Questo perché c’è una differenza di ambiente anzitutto. Differenza che si apprezza soprattutto in un fattore: quello della resistenza dell’aria alla corsa, che nella corsa outdoor c’è, mentre nella corsa sul tapis no.

Alcune ricerche sostengono allora che, al fine di riprodurre con maggiore fedeltà la corsa all’esterno (in termini di costo energetico), sia necessario impostare la pendenza del tapis all’1%. Ma questa ricerca si basa su una velocità massima di 18 km/h.

A ritmi superiori, cui corrispondono resistenze superiori nella corsa outdoor, la precisione del tapis sarà dunque diversa. Dalla teoria alla pratica, poi, le cose cambiano, anche perché è bene ricordare che in tutti questi studi sono stati utilizzati tapis roulant “avanzati”, di cui dispongono università e altri ambienti di ricerca. Insomma, mezzi di cui noi generalmente non disponiamo.

Ecco perché i risultati e i dati della ricerca devono essere calibrati rispetto al caso pratico, perché sono dati relativi. Questo ad ogni modo è un discorso prettamente energetico, non riguarda la biomeccanica della corsa.

Quello che ci interessa capire è che, dal punto di vista energetico, per velocità minori il tapis è assimilabile alla corsa outdoor. Per altri punti di vista invece no: ad esempio la questione dell’appoggio del piede che abbiamo visto prima.

Ferma restando questa considerazione, il tapis resta un’ottima soluzione, oltre che per tenersi il più allenati possibile, anche per lavorare sulla tecnica: non dovendo pensare troppo al ritmo ci si può infatti concentrare meglio sulla postura e sulle braccia.

Per completare il quadro, il mantenimento della forma in questo periodo passa anche da una giusta nutrizione: che consigli ti senti di dare in questo senso?

Come atleta che studia queste cose più che come professionista posso dire questo: mangiate in maniera equilibrata, includendo in ogni pasto sempre carboidrati, proteine e grassi. Uno dei rischi è che essendo a casa, e avendo meno cose da fare, ci venga la tentazione di mangiare: niente di più sbagliato.

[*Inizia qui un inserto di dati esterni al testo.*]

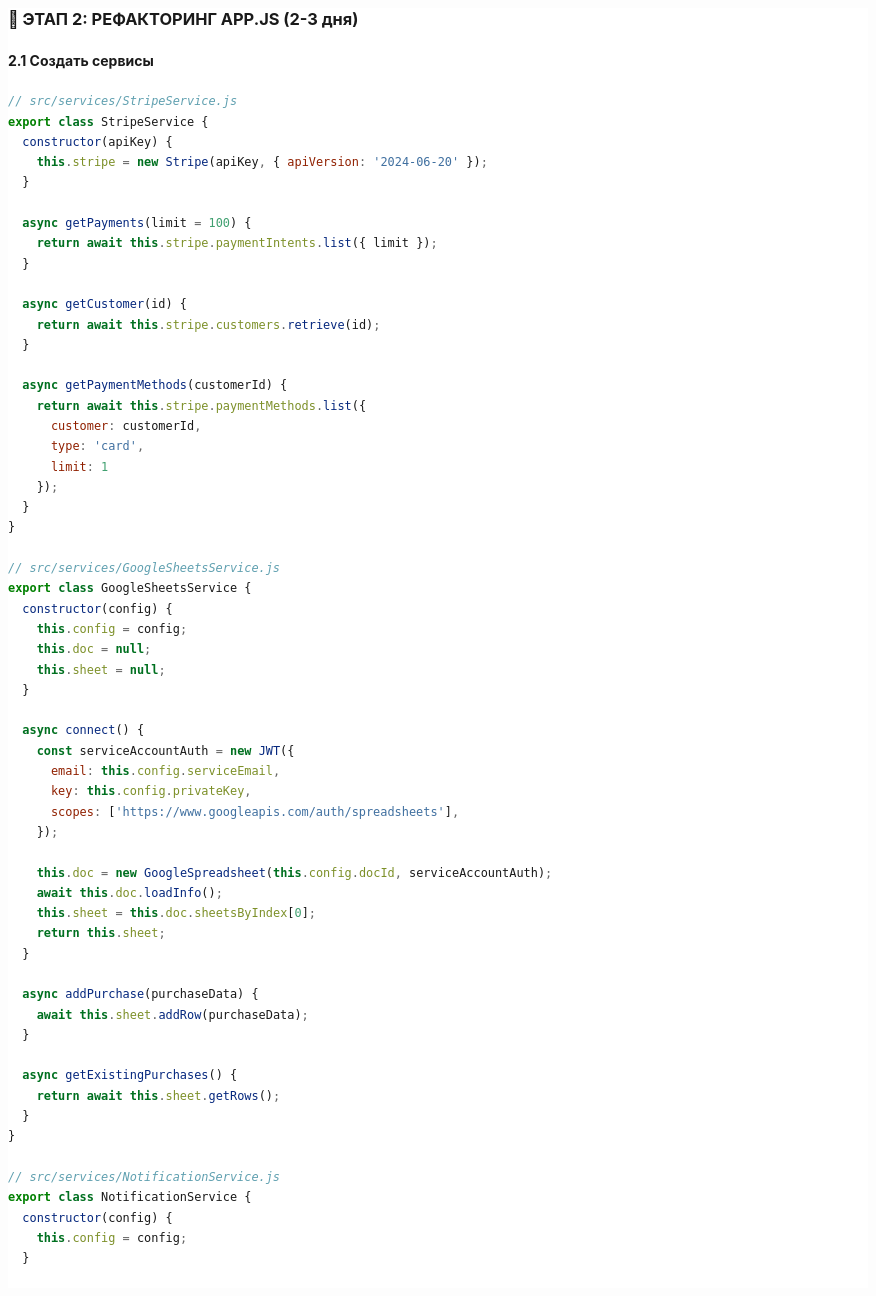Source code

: ### 🔧 ЭТАП 2: РЕФАКТОРИНГ APP.JS (2-3 дня)

#### 2.1 Создать сервисы
```javascript
// src/services/StripeService.js
export class StripeService {
  constructor(apiKey) {
    this.stripe = new Stripe(apiKey, { apiVersion: '2024-06-20' });
  }
  
  async getPayments(limit = 100) {
    return await this.stripe.paymentIntents.list({ limit });
  }
  
  async getCustomer(id) {
    return await this.stripe.customers.retrieve(id);
  }
  
  async getPaymentMethods(customerId) {
    return await this.stripe.paymentMethods.list({
      customer: customerId,
      type: 'card',
      limit: 1
    });
  }
}

// src/services/GoogleSheetsService.js
export class GoogleSheetsService {
  constructor(config) {
    this.config = config;
    this.doc = null;
    this.sheet = null;
  }
  
  async connect() {
    const serviceAccountAuth = new JWT({
      email: this.config.serviceEmail,
      key: this.config.privateKey,
      scopes: ['https://www.googleapis.com/auth/spreadsheets'],
    });
    
    this.doc = new GoogleSpreadsheet(this.config.docId, serviceAccountAuth);
    await this.doc.loadInfo();
    this.sheet = this.doc.sheetsByIndex[0];
    return this.sheet;
  }
  
  async addPurchase(purchaseData) {
    await this.sheet.addRow(purchaseData);
  }
  
  async getExistingPurchases() {
    return await this.sheet.getRows();
  }
}

// src/services/NotificationService.js
export class NotificationService {
  constructor(config) {
    this.config = config;
  }
  
```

A maggior ragione in questo momento non dobbiamo rompere la routine. Importantissimo invece idratarsi, e anzi bere di più e integrare con sali minerali perché l’allenamento indoor provoca una maggiore sudorazione. In generale bisogna poi ricalibrare l’apporto di calorie, perché è chiaro che un’ora di cyclette richiede meno calorie dell’ora di corsa che facevamo. Infine molta frutta e verdura, che sono essenziali per il sistema immunitario.

Tobia, grazie per aver condiviso tutte queste conoscenze e consigli. Chiudiamo con un messaggio finale: come ne usciremo una volta che tutto questo sarà finito?

Io lancerei una provocazione: sarà impossibile uscire più forti dal punto di vista fisico, dobbiamo metterci il cuore in pace su questo.

Potremo però uscire molto più forti dal punto di vista psicologico, della mentalità, e io confido che sarà così. E in tutto questo sono sicuro che i mezzi di cui abbiamo parlato ci aiuteranno sicuramente a limitare i danni, a patto di riuscire ad usarli nel modo giusto.